Tulis lanjutan teks tentang mencintai lingkungan di bawah ini, dimulai sesudah kalimat terakhirnya.

§ Kutipan Terpilih
►

Mencintai Lingkungan
Mencintai lingkungan yang ditempati adalah hal yang mutlak dan perlu. Tanpa
cinta yang ditumbuhkan kepada lingkungan yang ditempati, maka yang hadir adalah
sikap semena-mena dan merusak. Padahal hal inilah yang merugikan manusia itu
sendiri. Lingkungan memiliki pengertian yang luas. Ia tidak saja bermakna alam
yang ditempati, melainkan juga hewan, tumbuh-tumbuhan, masyarakat, norma atau
aturan hidup dan segala hal yang berpengaruh pada kehidupan manusia.

◄

§ Data Tersimpan
►

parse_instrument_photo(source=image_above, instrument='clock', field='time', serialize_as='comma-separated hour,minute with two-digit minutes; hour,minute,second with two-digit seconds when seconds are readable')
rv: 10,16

◄

§ Jawaban
Deklarasi Rio Jeneiro
Brasil tahun 1992 tentang lingkungan dan pembangunan sendiri dalam prinsip
ke-20 menyatakan bahwa “Perempuan berperan sangat penting dalam pengelolaan
lingkungan hidup dan pembangunan. Karenanya, partisipasi mereka secara utuh
guna perwujudan pembangunan berkesinambungan sangat penting.” Peran perempuan
yang vital dalam pengelolaan lingkungan hidup ini sangat berkaitan erat
dengan pemberdayaan perempuan.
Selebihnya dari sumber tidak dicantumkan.